Eastern Europeans are increasingly exercising their natural right to keep and bear arms. In late February NRA-ILA noted the Ukrainian government’s plans to arm ordinary citizens as part of the national defense against the Russian invasion. This week came news of soaring guns sales in the nearby Baltic state of Lithuania.
According to a report from Euronews, “Gun buyers have been flocking to Lithuania's stores since the start of the war in Ukraine, with sales increasing up to eight times and applications for gun licences doubling.” A Lithuania gun store noted that they had sold as many handguns in a week as they sold in the previous year.
Of particular interest appears to be firearms suitable for home and national defense. Gun store manager Gytis Misiukevicius told the news outlet, “Many more clients are coming. they buy semi-automatic rifles - unfortunately, I have no more to show them, I sold them out - and handguns.”
The concern in Lithuania is understandable. The country shares a border with Belarus, whose territory was used as a staging area for part of Russia’s Ukraine offensive. Moreover, the former Soviet republic has plenty of experience with Russian aggression – some involving firearm ownership.
On March 11, 1990 the Lithuanian parliament voted to restore the country’s independence from the USSR. In response, Soviet General Secretary Mikhail Gorbachev took several steps to subdue the breakaway republic. Among Gorbachev’s first efforts was targeting firearm ownership.
Gorbachev’s March 1990 firearms decree (translated by the Associated Press) stated,
3. The federal Government's Resolution No. 646 of July 23, 1975, on the acquisition, accounting and keeping of hunting rifles is to be temporarily suspended, and the sale of hunting weapons is to be banned for the same period in the republic. Citizens living in the Lithuanian S.S.R. are within the next seven days to hand in all their weapons to the law-enforcement bodies for temporary keeping. The U.S.S.R. Interior Ministry is to seize such weapons in cases of refusal to turn them in. The Defense Ministry is to receive from law-enforcement organs the weapons seized from citizens and insure their safekeeping.

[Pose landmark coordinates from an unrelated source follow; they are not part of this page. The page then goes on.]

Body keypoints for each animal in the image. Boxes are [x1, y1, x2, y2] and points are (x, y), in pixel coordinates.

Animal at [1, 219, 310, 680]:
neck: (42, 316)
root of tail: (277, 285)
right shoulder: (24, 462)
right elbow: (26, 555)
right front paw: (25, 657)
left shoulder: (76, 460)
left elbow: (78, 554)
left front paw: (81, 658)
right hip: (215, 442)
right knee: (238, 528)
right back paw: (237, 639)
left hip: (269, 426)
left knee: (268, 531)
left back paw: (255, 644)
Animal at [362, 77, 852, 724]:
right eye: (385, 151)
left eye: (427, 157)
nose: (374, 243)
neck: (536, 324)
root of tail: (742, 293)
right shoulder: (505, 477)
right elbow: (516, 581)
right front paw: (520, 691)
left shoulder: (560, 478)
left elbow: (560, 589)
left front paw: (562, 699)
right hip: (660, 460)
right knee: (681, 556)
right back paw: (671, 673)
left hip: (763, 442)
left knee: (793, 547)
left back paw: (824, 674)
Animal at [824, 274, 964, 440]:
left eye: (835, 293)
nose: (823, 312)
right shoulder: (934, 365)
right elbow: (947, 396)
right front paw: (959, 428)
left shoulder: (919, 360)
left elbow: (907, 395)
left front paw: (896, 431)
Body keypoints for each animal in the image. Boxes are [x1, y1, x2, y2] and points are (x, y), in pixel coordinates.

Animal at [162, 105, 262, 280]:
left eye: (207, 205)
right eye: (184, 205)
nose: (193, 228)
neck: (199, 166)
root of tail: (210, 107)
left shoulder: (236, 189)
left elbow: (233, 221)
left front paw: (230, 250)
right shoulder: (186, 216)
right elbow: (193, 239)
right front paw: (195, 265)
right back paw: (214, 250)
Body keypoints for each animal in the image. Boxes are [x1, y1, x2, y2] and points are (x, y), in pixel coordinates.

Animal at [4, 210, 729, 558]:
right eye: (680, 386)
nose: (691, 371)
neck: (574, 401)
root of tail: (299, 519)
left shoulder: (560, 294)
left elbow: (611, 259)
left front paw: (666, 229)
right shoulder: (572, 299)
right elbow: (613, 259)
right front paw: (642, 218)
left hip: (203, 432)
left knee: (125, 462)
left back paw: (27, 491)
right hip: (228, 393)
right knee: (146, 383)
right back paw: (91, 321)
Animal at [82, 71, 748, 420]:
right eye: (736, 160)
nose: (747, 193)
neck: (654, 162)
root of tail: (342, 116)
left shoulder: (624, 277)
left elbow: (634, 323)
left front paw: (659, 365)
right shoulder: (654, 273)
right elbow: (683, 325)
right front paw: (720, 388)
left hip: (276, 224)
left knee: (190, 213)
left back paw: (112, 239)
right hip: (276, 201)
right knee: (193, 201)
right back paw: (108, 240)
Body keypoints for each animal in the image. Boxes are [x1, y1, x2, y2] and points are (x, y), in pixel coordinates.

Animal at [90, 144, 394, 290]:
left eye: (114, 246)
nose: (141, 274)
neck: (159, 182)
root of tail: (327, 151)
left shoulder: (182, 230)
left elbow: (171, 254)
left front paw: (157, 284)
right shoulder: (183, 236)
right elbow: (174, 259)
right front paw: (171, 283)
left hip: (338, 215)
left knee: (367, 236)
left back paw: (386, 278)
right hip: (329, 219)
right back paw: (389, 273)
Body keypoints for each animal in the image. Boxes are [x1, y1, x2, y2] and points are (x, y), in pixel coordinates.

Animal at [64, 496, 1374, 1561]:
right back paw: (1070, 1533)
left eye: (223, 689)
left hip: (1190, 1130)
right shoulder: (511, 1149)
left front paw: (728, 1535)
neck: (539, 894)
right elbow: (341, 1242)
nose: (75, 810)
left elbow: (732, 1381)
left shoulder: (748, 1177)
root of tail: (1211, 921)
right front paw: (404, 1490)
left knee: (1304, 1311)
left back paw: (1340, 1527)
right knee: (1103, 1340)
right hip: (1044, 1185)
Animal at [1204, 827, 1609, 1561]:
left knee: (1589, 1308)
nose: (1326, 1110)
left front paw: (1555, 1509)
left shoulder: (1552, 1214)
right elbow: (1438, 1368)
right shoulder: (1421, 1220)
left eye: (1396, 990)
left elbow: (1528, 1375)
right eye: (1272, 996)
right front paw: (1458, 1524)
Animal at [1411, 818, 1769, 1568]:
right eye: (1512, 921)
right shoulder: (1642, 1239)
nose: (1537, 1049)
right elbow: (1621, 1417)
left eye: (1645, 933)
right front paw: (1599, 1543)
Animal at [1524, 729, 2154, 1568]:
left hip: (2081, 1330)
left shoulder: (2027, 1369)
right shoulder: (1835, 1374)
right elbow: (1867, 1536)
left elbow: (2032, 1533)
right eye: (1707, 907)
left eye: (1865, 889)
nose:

The move purported to halt firearm sales in the breakaway republic and provided for the confiscation of private firearms.
Lithuanian President Vytautas Landsbergis held firm against the gun control effort, responding, “This order, like any other adopted by a foreign state that pretends to claim sovereignty over Lithuania, has no legal power.”
The lessons of a communist government’s attempts to disarm a people yearning for freedom were not lost on U.S. gun rights supporters. The move made clear that civilian disarmament is a necessary component of subjugating free people and one of the first tools authoritarians reach for when their power is challenged.
Explaining its relevance to U.S. gun owners, the Richmond Times-Dispatch Editorial board noted,
Mr. Gorbachev’s decree demonstrates exactly why many Americans consider gun control to be a dangerous thing. It requires only a small step for a state to compel the surrender of weapons when it has a complete list of those who own weapons.
NRA ran full-page newspaper ad highlighting the Gorbachev gun grab and the threats facing U.S. gun owners at home. NRA Executive Vice President J. Warren Cassidy cited Lithuania’s struggle in the May 1990 edition of America Rifleman, asking, “Has there ever been clearer testimony to the genius of our Founding Fathers in their determination to thwart the natural political instinct to render one’s opposition defenseless?”
As Eastern Europe comes to understand the importance of an armed citizenry in confronting aggression, Americans should come to further appreciate our right to keep and bear arms and the U.S. Constitution that protects it.